Most people who apply for mortgages base their decision on how much they can afford while keeping costs low and manageable. Here are some things to consider if you’re looking at a shorter-term financial picture…
Fixed Rate vs. ARM
The mortgage king is still the plain old 30 year fixed rate. On such a mortgage the payment remains constant over the life of 360 months, with no changes. It’s measurable and gives homeowners the ability to plan their finances around a set payment. The 30 year fixed rate is also the most expensive mortgage type. What makes the 30 year loan pricey is the duration of the 360 term. The longer the term, the more interest you’ll pay over time. Conversely, on a shorter loan, you pay quite less in interest.
The adjustable-rate loan offers a teaser rate for a certain introductory period typically in increments of 3, 5, 7 or 10 year terms. The loan becomes a variable after the teaser period ends at which point the interest rate is based on a fully indexed rate and changes usually about once per year. The fully indexed rate is computed by adding the index like the 12 month Libor to a margin say at 2.25 (this varies from lender to lender). For example if you took out a 5/1 ARM where the first five years was a teaser rate at 2.875%, the remaining 25 years of the 30 year term is variable. ARM’s do contain both annual caps and life caps disclosing just how much your rate and payment could go up by annually and over the term of the loan.
Currently, conventional 30 year fixed rate loans are priced at just .5% higher in rate than a short-term adjustable-rate loans. If you were to take a loan at say $500,000 on a 30 year fixed rate at 3.875% you could get the same loan size on a five-year adjustable-rate loan at 3.375%. That is small spread between too vastly different loan types. The relationship between arms and 30 year money used to be about a full 1% when arms were more common. You have got to weigh in the big picture especially if you are on the fence with your decision making.
How long do you need the money for?
The average 30 year fixed-rate loan only lasts on the books 5 to 7 years. Every 5 to 7 years not all borrowers, but most will refinance or buy another property. In other words, if you know the loan that you’ll have is going to be short-lived due to some of your financial circumstances changing, an adjustable-rate loan may be a suitable choice if you’ll be out of the adjustable-rate loan before the interest-rate adjustment period occurs (also called a re-cast).
Following situations could make for makes sense adjustable-rate loan scenario:
- The property with the arm loan is going to be sold within the next five years or within the teaser rate time period.
- You’re selling another property, and the net proceeds will be used to pay off the property with the adjustable-rate loan.
- You’re using the adjustable-rate loan as part of an accelerated principal balance pay down strategy. Such an example could be making large radical principal balance pay downs on your short term arm loan. With the right teaser rate period and low rate, such strategy could accelerate your ability to pay off your home. This would be a strategy for the disciplined homeowner.

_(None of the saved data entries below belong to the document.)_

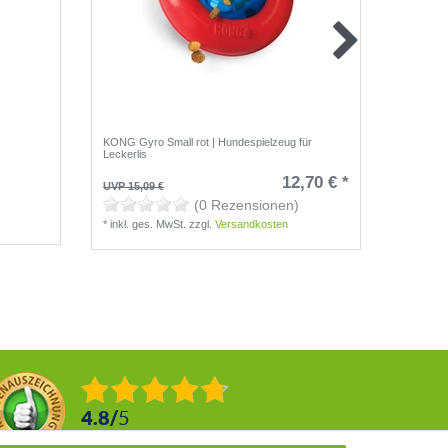
KONG Gyro Small rot | Hundespielzeug für
KONG Pup
Leckerlis
12,70 € *
UVP 15,09 €
UVP 13,1
(0 Rezensionen)
*
inkl. ges. MwSt.
zzgl.
Versandkosten
*
inkl. g
4.8
/
5
2876
Rezensionen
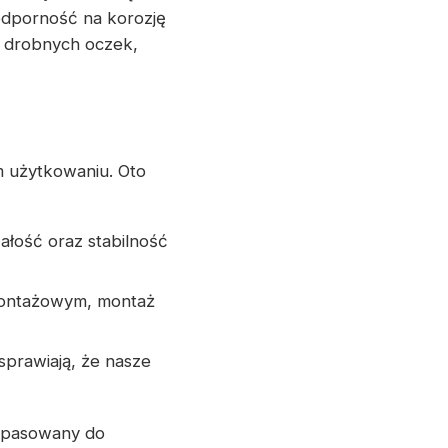
odporność na korozję
z drobnych oczek,
 użytkowaniu. Oto
wałość oraz stabilność
 montażowym, montaż
sprawiają, że nasze
opasowany do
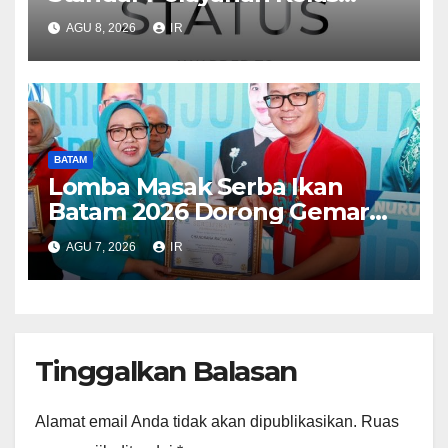
Dunia, Raih Diamond Status
AGU 8, 2026
IR
dari WSO
BATAM
Lomba Masak Serba Ikan
Batam 2026 Dorong Gemar
Makan Ikan
AGU 7, 2026
IR
Tinggalkan Balasan
Alamat email Anda tidak akan dipublikasikan.
Ruas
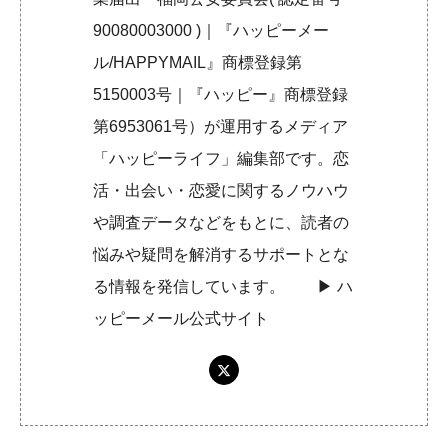
90080003000 )｜『ハッピーメー
ル/HAPPYMAIL』商標登録第
5150003号｜『ハッピー』商標登録
第6953061号）が運用するメディア
「ハッピーライフ」編集部です。恋
活・出会い・恋愛に関するノウハウ
や調査データなどをもとに、読者の
悩みや疑問を解消するサポートとな
る情報を発信しています。 ▶︎
ハ
ッピーメール公式サイト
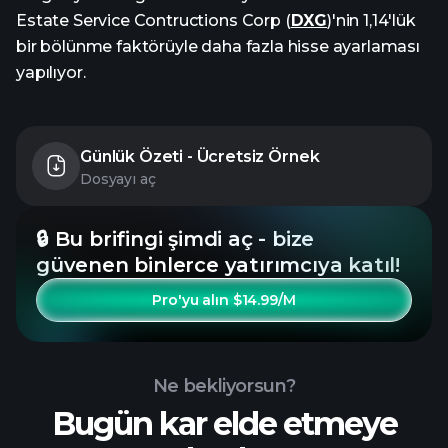
Estate Service Contructions Corp (
DXG
)'nin 1,14'lük
bir bölünme faktörüyle daha fazla hisse ayarlaması
yapılıyor.
Günlük Özeti - Ücretsiz Örnek
Dosyayı aç
🔒 Bu brifingi şimdi aç - bize
güvenen binlerce yatırımcıya katıl!
Pro'yu alın $14.99/M
Ne bekliyorsun?
Bugün kar elde etmeye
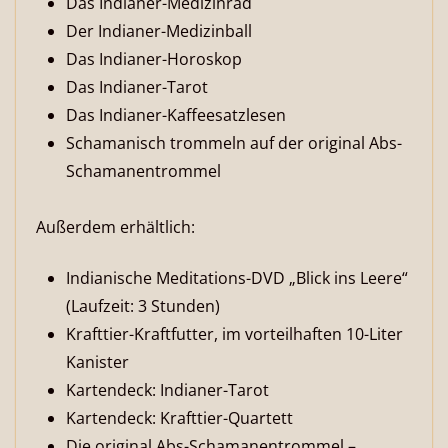
Das Indianer-Medizinrad
Der Indianer-Medizinball
Das Indianer-Horoskop
Das Indianer-Tarot
Das Indianer-Kaffeesatzlesen
Schamanisch trommeln auf der original Abs-
Schamanentrommel
Außerdem erhältlich:
Indianische Meditations-DVD „Blick ins Leere“
(Laufzeit: 3 Stunden)
Krafttier-Kraftfutter, im vorteilhaften 10-Liter
Kanister
Kartendeck: Indianer-Tarot
Kartendeck: Krafttier-Quartett
Die original Abs-Schamanentrommel –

- You don’t really need the money. If you have significant liquidity and understand the market flows, historically, adjustable-rate loans are less costly mortgages dating back to the 1970s.
Everyone’s personal financial decisions are different and everyone has different reasons for needing to borrow money. If your future is unknown a longer-term fixed-rate loan is probably a safer bet in most circumstances, but not always. Ask questions and do your research and make sure you understand the fine print associated with whatever type of mortgage best financially suits you.